Frozen tuna are unloaded on a dock in the Fiji Islands. Over 70 percent of the world's fish species are exploited or depleted, and consumer favorites like tuna are in the most danger, according to the U.N. Food and Agriculture Organization.
Photograph by James L. Stanfield
Republished from the pages of The Green Guide
Samples of supermarket swordfish and tuna steaks from 22 states show that these seafood products still contain mercury levels unsafe for growing children and pregnant women. In September the Environmental Protection Agency (EPA) announced that women living on the East and West Coasts had twice as much mercury in their blood (5.9 parts per billion, or ppb) than inland women (2.4 ppb). Levels higher than 3.5 ppb may pose a threat to the woman or fetus.
"I don't think that the FDA's [U.S. Food and Drug Administration's] tuna standards are protective enough of children," says Luz Claudio, Ph.D., associate professor of community medicine at the Mount Sinai School of Medicine. "Despite FDA warnings about mercury in tuna, mercury levels are high enough in 16 percent of women of childbearing age to harm fetuses," Claudio says, referring to the risk of brain damage and learning deficits the neurotoxin poses.
"The best way to get people to make informed fish choices is to post mercury information in the stores," says Jackie Savitz, director of Oceana's Seafood Contamination Campaign, which cosponsored the supermarket study. After prominently displaying mercury-warning posters in May 2003 in their seafood departments, Wild Oats saw no decline in overall seafood sales, according to Sonja Tuitele, director of corporate communications. Safeway also has agreed to put up signs.
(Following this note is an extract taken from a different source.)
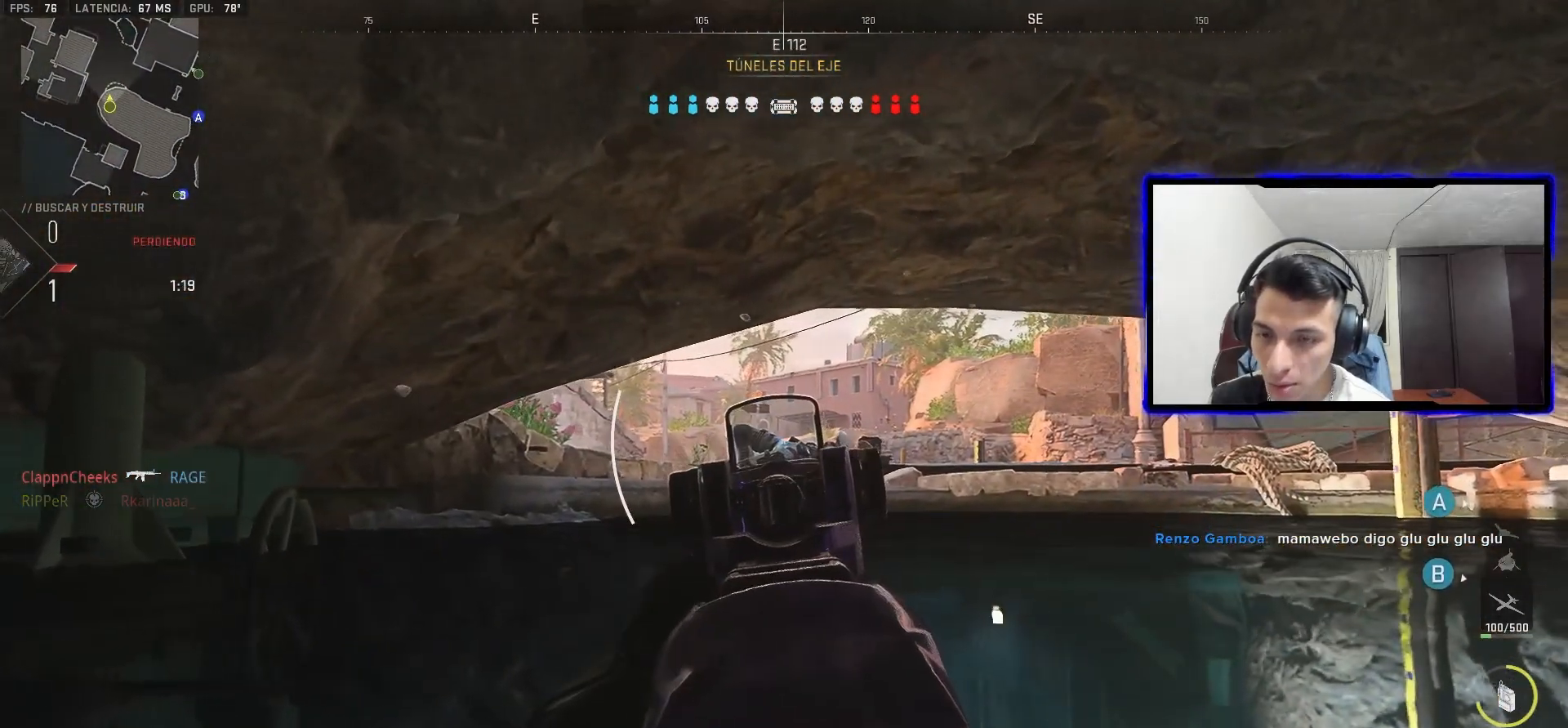
{"buttons": ["L1"], "left_stick": "down-right", "right_stick": "center", "events": []}
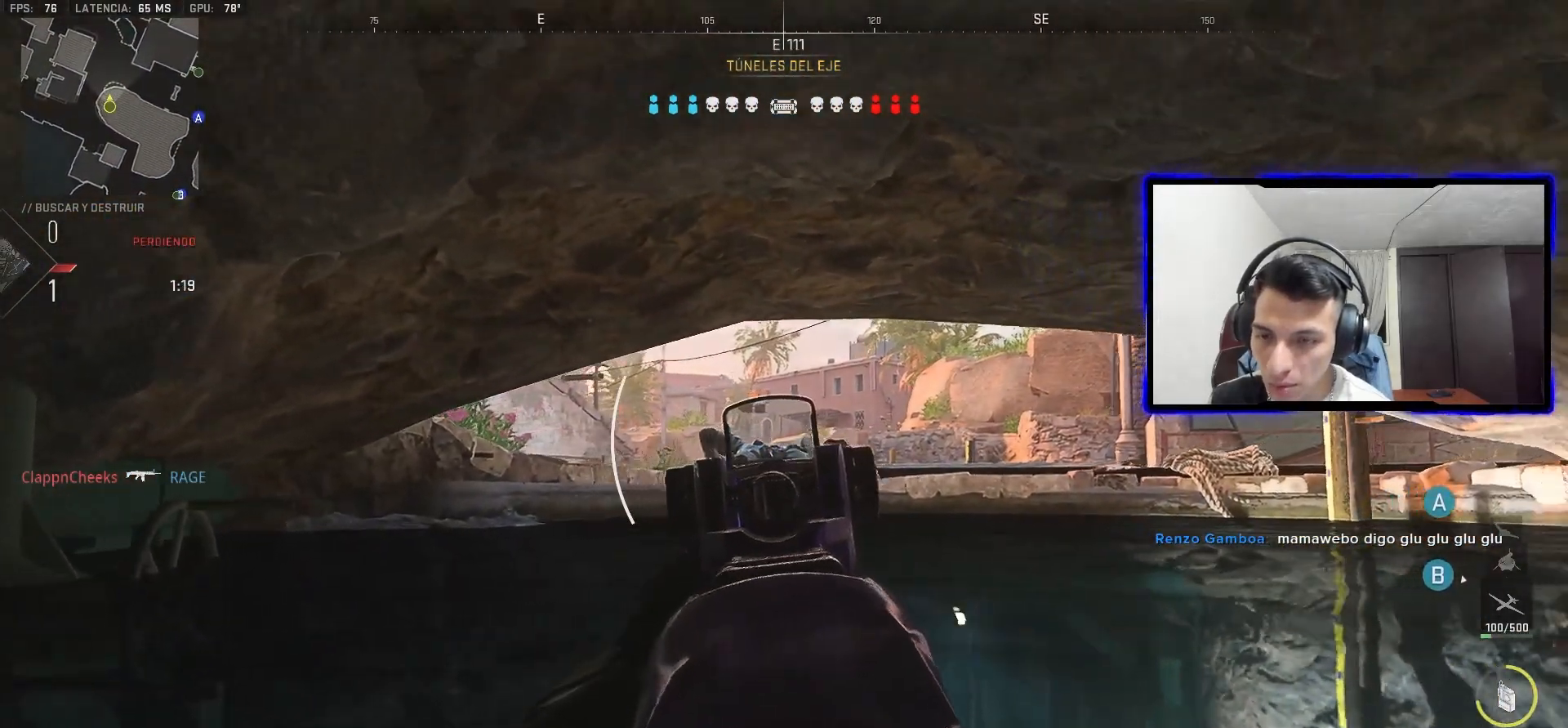
{"buttons": ["L1"], "left_stick": "right", "right_stick": "center"}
Good news: A September 2005 study at Oregon State University's Seafood Laboratory found that troll-caught Pacific albacore have less than half the mercury of deep-sea albacore and about as much as chunk light tuna. "Albacore also has higher amounts of omega-3s than other varieties of tuna," notes Michael Morrissey, Ph.D., a professor of food science at Oregon State. A study by the Harvard Medical School (with National Institutes of Health funding), published in the October 2005 Environmental Health Perspectives, found that before birth and during early childhood the high omega-3 fatty acid content in fish could raise children's intelligence. Rather than avoid all fish, the researchers advised, women who are pregnant or of childbearing age and children should eat fish low in mercury (no more than 12 ounces [340.2 grams] per week).